Wednesday, March 4. 2009
Remember last year when I wrote Amazon a letter suggesting that they put Kindle content on non-Kindle devices? Well, they listened to me:
You’re welcome.
Now I just hope that the Android version comes along quickly at the heels of the iPhone version, because I don’t use my iPhone. (Want to buy an iPhone?)
Saturday, November 1. 2008
I don’t have much to say lately, but I need to say this:
Google’s Android mobile phone platform is freakin’ AMAZING. T-Mobile’s “G1” handset — which is the first of the commercially available Android phones — is very nearly as awesome a device as is the underlying platform.

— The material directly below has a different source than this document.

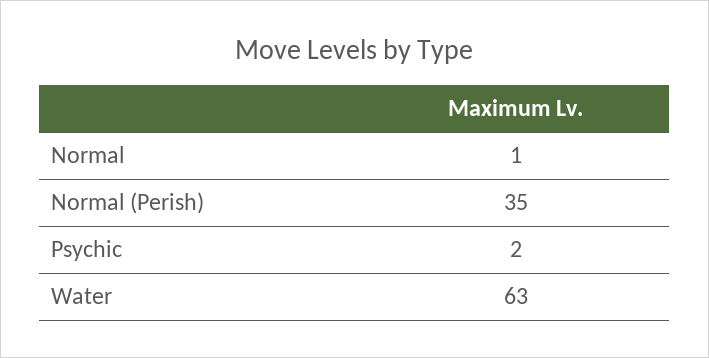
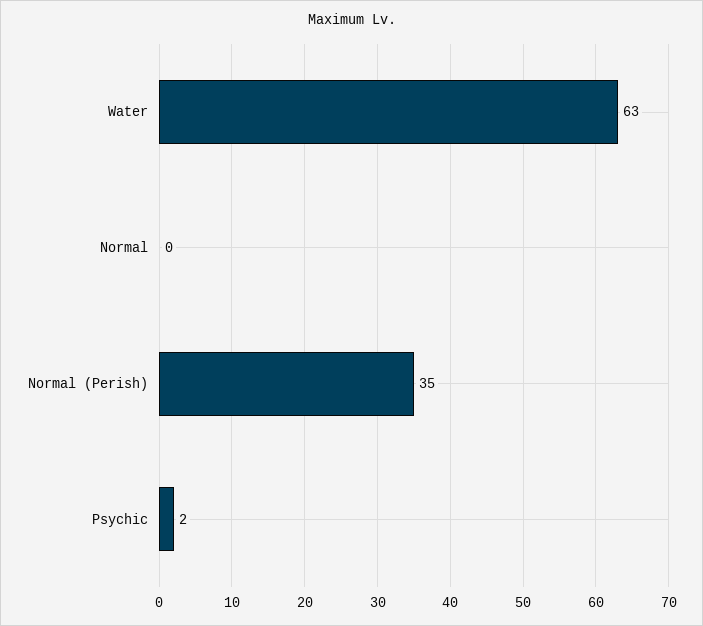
Normal: 1 -> 0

Imagine the offspring resultant from a drunken one-night-stand between a Sidekick/Hiptop and an iPhone. That pretty much describes the G1; it is fully touch-enabled and has a wealth of downloadable applications ala iPhone, but boasts the flip-out keyboard and actual navigation buttons which are the hallmark of a Sidekick for those times you don’t feel like looking like a total tool rubbing your fingers all over your phone.

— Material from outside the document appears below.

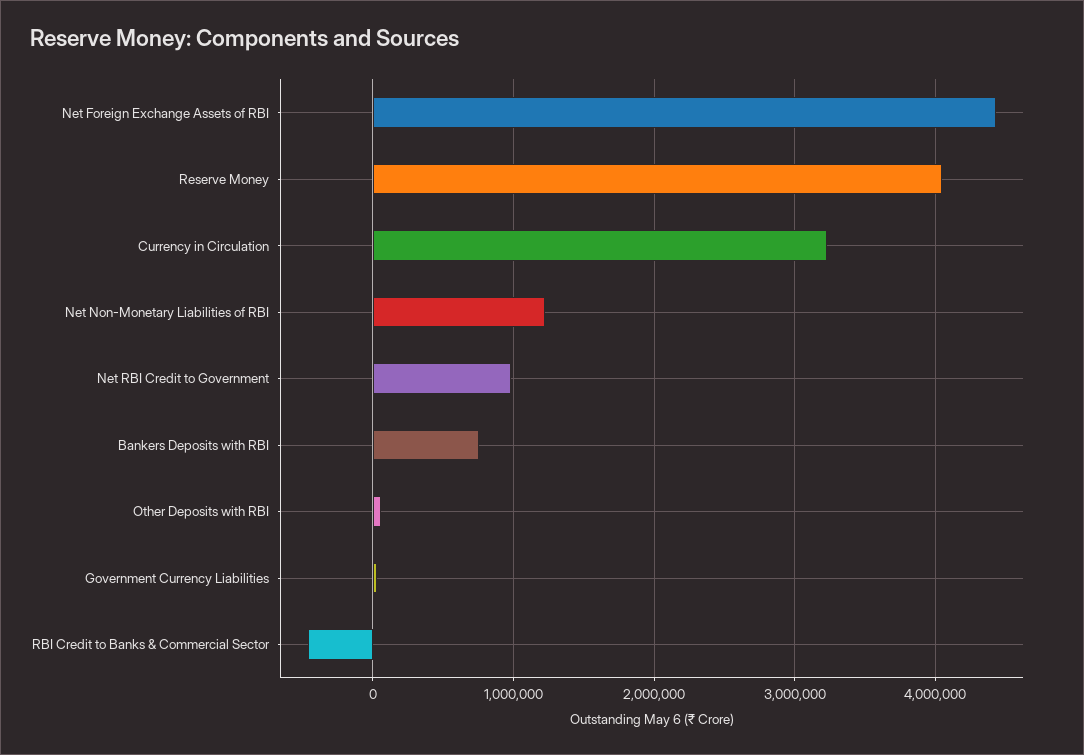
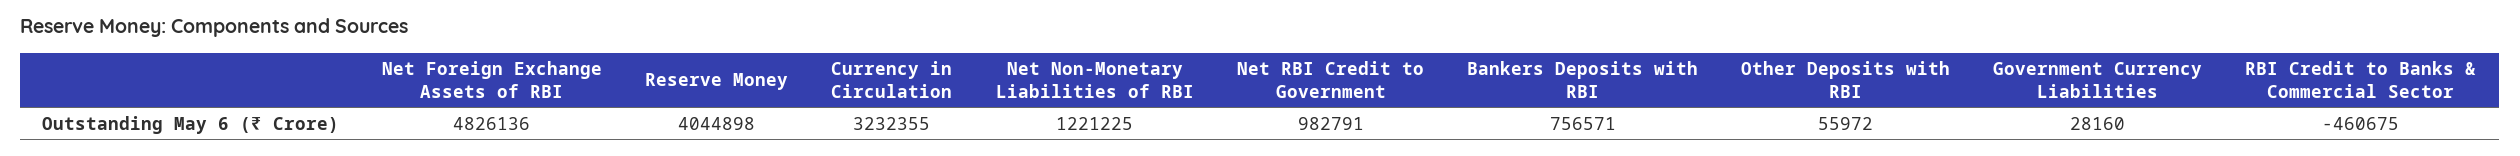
Net Foreign Exchange Assets of RBI: 4400000 -> 4826136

Best yet, you don’t need to deal with any of the iTunes bullcrap that every iPhone owner has to admit to disliking dealing with. If you want to put mp3s (or oggs, w00t!) on it, you simply plug a NORMAL USB CABLE into it and it shows up as a removable drive. Copy your music over and you’re good to go. Same with photos and videos. Software updates come automatically over the air, so no dealing with the endless cycle of backing up and restoring when iTunes makes a mess of things. (Or, if you’re a nerd like me, you can manually download the firmware update and apply it yourself.)
Unlike with iPhone, users can install applications that modify very nearly any aspect of the device, and are not at the whims of Apple as to whether the app will be “allowed” or not. For instance: I have an app installed that can turn on and off features when certain criteria are met. When the GPS finds that I’ve arrived at home, it automatically enables wifi. When I leave it turns it off again to preserve battery. If my battery drops below a certain point I’ve got it set to turn off GPS as well to further save battery. Try doing that with iPhone :).
Want to set an mp3, m4a or ogg file as a ringtone? No problem, support for that is built in.
All-in-all, Android has far exceeded my expectations, and is quite the anti-iPhone platform that I’d envisioned. I highly recommend it.